На дне. Детство. Песня о Буревестнике. Макар Чудра — страница 29 из 59

Весь дом был тесно набит невиданными мною людями: в передней половине жил военный из татар, с маленькой, круглой женою; она с утра до вечера кричала, смеялась, играла на богато украшенной гитаре и высоким, звонким голосом пела чаще других задорную песню:

Одна любить – не рада,

Искать другую надо!

Умей ее найти.

И ждет тебя награда

На верном сем пути!

О-о, са-ладкая нагр-рада-а!

Военный, круглый, как шар, сидя у окна, надувал синее лицо и, весело выкатывая какие-то рыжие глаза, непрерывно курил трубку, кашлял странным, собачьим звуком:

– Вух, вух-вух-хх.

В теплой пристройке над погребом и конюшней помещались двое ломовых извозчиков – маленький, сивый дядя Петр, немой племянник его Степа, гладкий, литой парень, с лицом, похожим на поднос красной меди, – и невеселый, длинный татарин Валей, денщик. Все это были люди новые, богатые незнакомым для меня.
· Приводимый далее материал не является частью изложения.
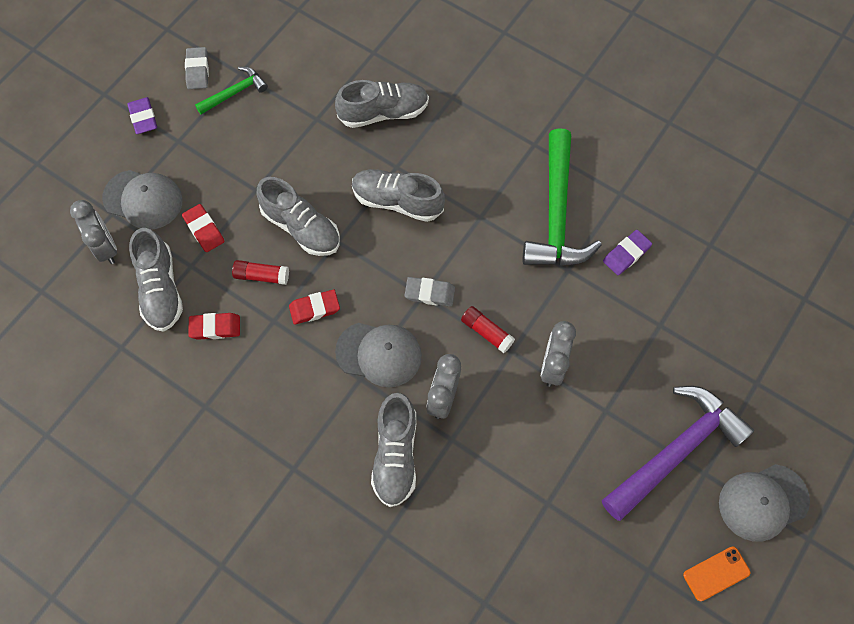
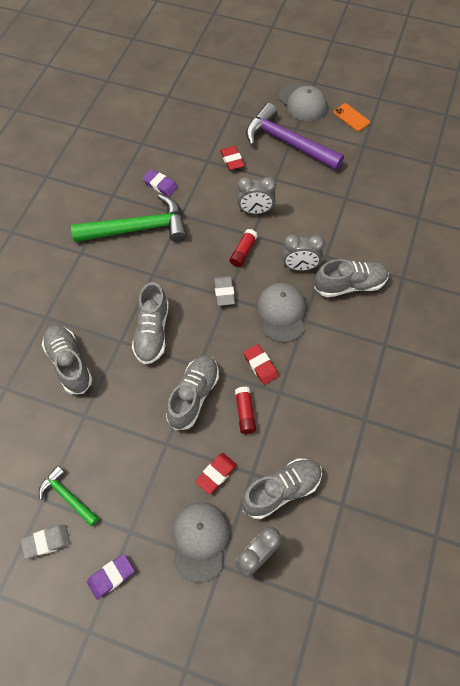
camera: 105 degrees left, 5 degrees down
(215, 328) = (300, 434): red eraser -> red eraser (232, 160)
Но особенно крепко захватил и потянул меня к себе нахлебник Хорошее Дело. Он снимал в задней половине дома комнату рядом с кухней, длинную, в два окна – в сад и на двор.

Это был худощавый, сутулый человек, с белым лицом в черной раздвоенной бородке, с добрыми глазами, в очках. Был он молчалив, незаметен и, когда его приглашали обедать, чай пить, неизменно отвечал:

– Хорошее дело.

Бабушка так и стала звать его в глаза и за глаза.
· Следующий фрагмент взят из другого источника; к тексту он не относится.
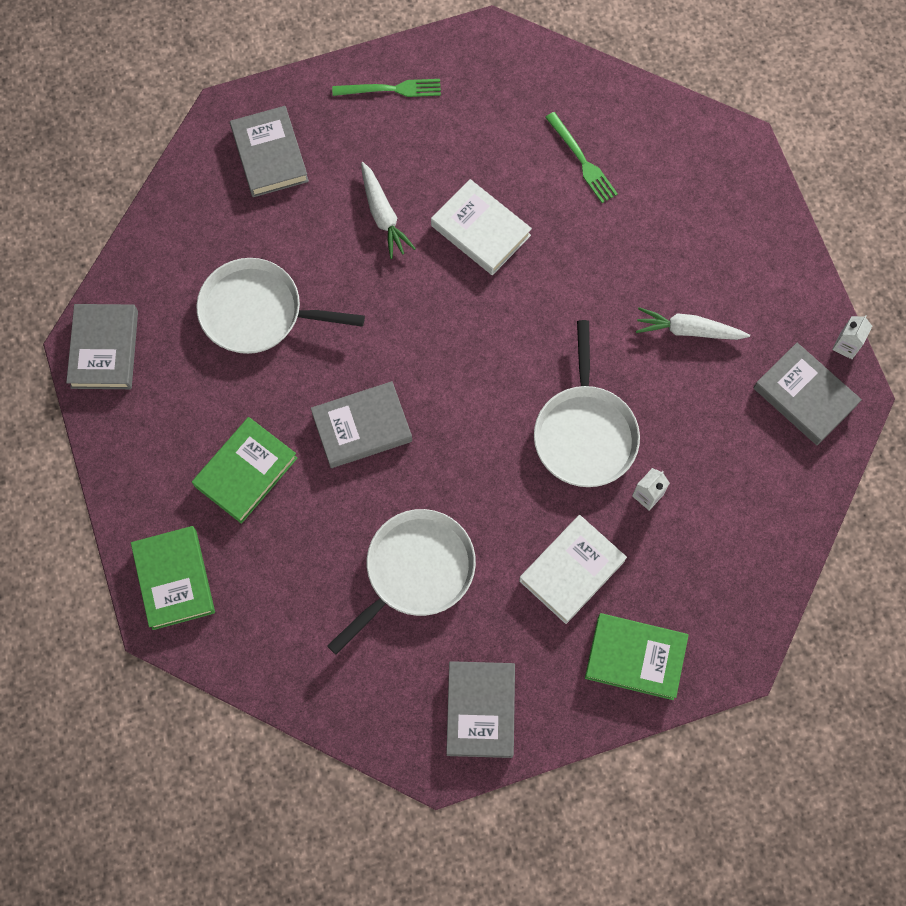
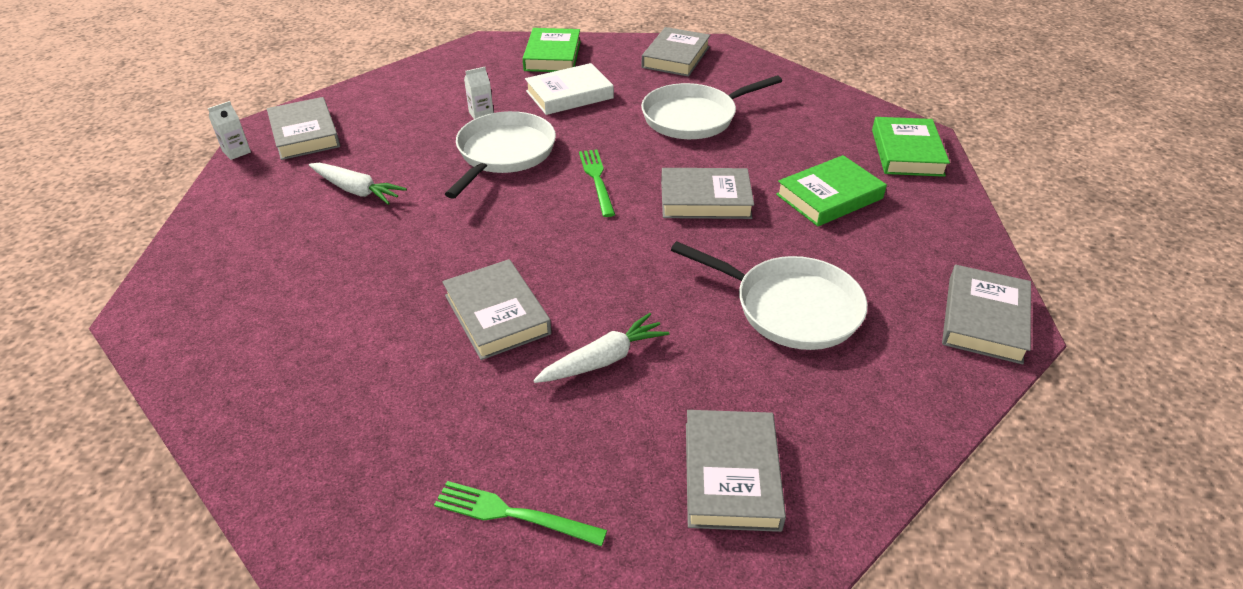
camera: 160 degrees left, 30 degrees down
(383, 215) = (603, 359): white carrot -> white carrot turned 60 degrees clockwise
(480, 230) = (497, 314): white book -> grey book
(582, 160) = (329, 349): green fork -> green fork (597, 180)
(635, 658) = (553, 56): green book -> green book turned 60 degrees clockwise

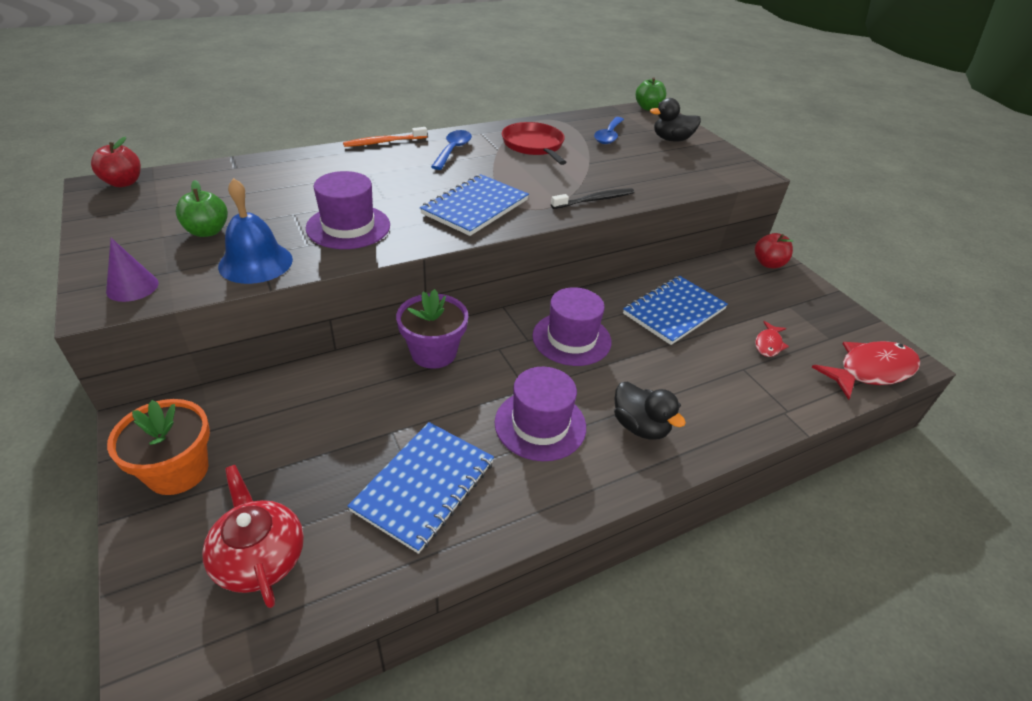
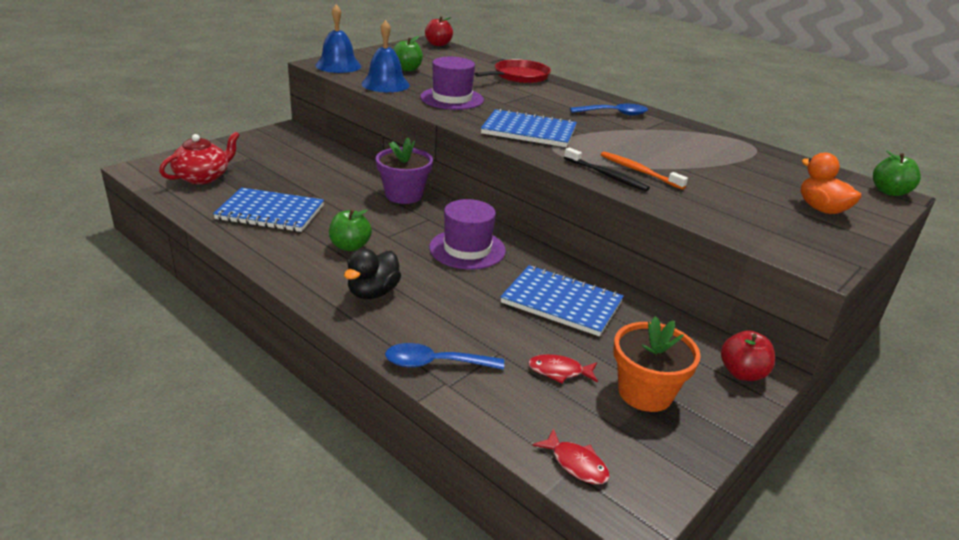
camera: 70 degrees right, 10 degrees down
(132, 287) = (338, 65): purple cone -> blue bell
(178, 471) = (256, 145): orange flower pot -> orange flower pot (645, 393)
(384, 142) = (590, 91): orange toothbrush -> orange toothbrush (639, 171)
(534, 145) = (677, 142): red pan -> red pan (519, 76)
(540, 424) = (350, 246): purple hat -> green apple
(609, 136) = (764, 174): blue spoon -> blue spoon (435, 363)
(671, 139) = (821, 209): black duck -> orange duck
(870, 370) = (576, 464): red fish -> red fish, size x0.50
– Лёнька, кричи Хорошее Дело чай пить! Вы, Хорошее Дело, что мало кушаете?

Вся комната его была заставлена и завалена какими-то ящиками, толстыми книгами незнакомой мне гражданской печати; всюду стояли бутылки с разноцветными жидкостями, куски меди и железа, прутья свинца. С утра до вечера он, в рыжей кожаной куртке, в серых клетчатых штанах, весь измазанный какими-то красками, неприятно пахучий, встрепанный и неловкий, плавил свинец, паял какие-то медные штучки, что-то взвешивал на маленьких весах, мычал, обжигал пальцы и торопливо дул на них, подходил, спотыкаясь, к чертежам на стене и, протерев очки, нюхал чертежи, почти касаясь бумаги тонким и прямым, странно белым носом. А иногда вдруг останавливался среди комнаты или у окна и долго стоял, закрыв глаза, подняв лицо, остолбеневший, безмолвный.
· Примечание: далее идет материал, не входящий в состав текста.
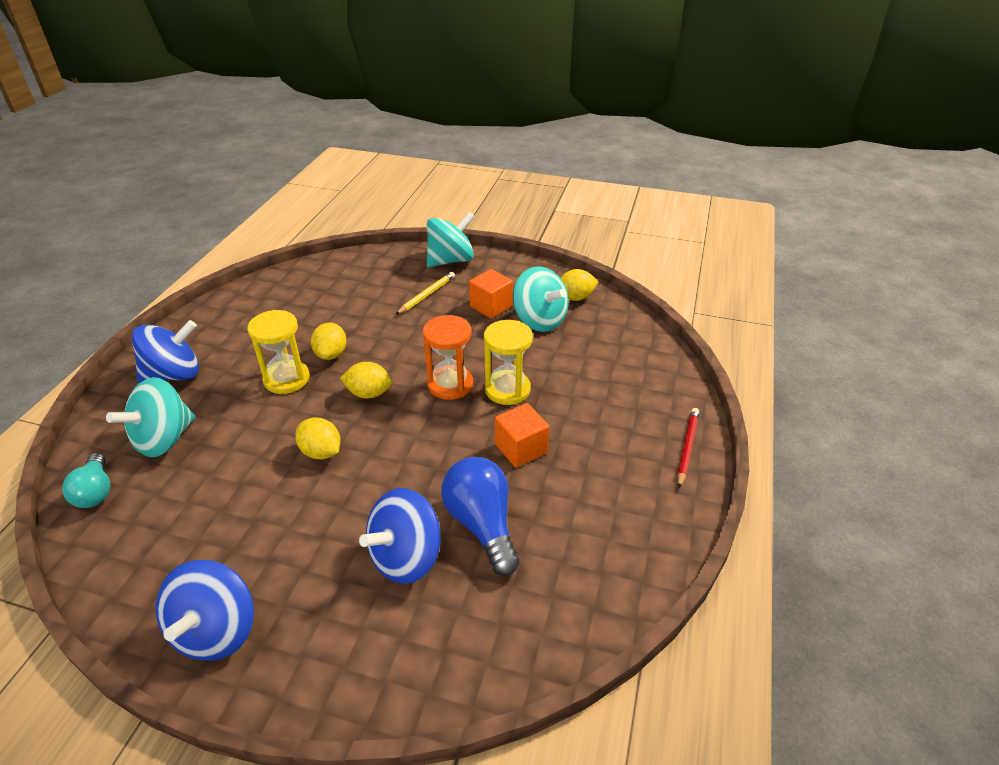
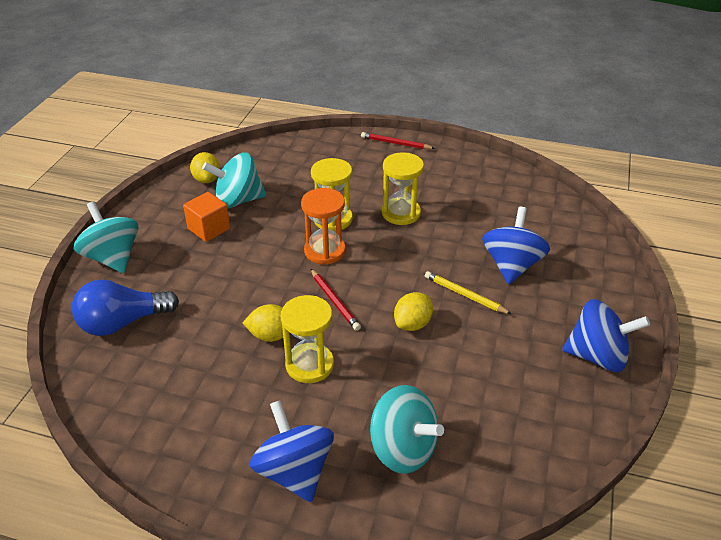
camera: 90 degrees left, 0 degrees up
(95, 491) = (481, 487): turquoise light bulb -> none
(369, 393) = (334, 301): yellow lemon -> red pencil
(406, 557) = (512, 265): blue spinning top -> blue spinning top turned 120 degrees counterclockwise
(427, 295) = (177, 272): yellow pencil -> yellow pencil (464, 295)
(482, 524) = (476, 231): blue light bulb -> blue light bulb (122, 323)
(521, 448) = (401, 213): orange cube -> yellow hourglass
(539, 320) = (238, 200): turquoise spinning top -> turquoise spinning top turned 150 degrees counterclockwise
Я влезал на крышу сарая и через двор наблюдал за ним в открытое окно, видел синий огонь спиртовой лампы на столе, темную фигуру; видел, как он пишет что-то в растрепанной тетради, очки его блестят холодно и синевато, как льдины; колдовская работа этого человека часами держала меня на крыше, мучительно разжигая любопытство.

Иногда он, стоя в окне, как в раме, спрятав руки за спину, смотрел прямо на крышу, но меня как будто не видел, и это очень обижало. Вдруг отскакивал к столу и, согнувшись вдвое, рылся на нем.

Я думаю, что я боялся бы его, будь он богаче, лучше одет, но он был беден: над воротником его куртки торчал измятый, грязный ворот рубахи, штаны – в пятнах и заплатах, на босых ногах – стоптанные туфли. Бедные – не страшны, не опасны, в этом меня незаметно убедило жалостное отношение к ним бабушки и презрительное – со стороны деда.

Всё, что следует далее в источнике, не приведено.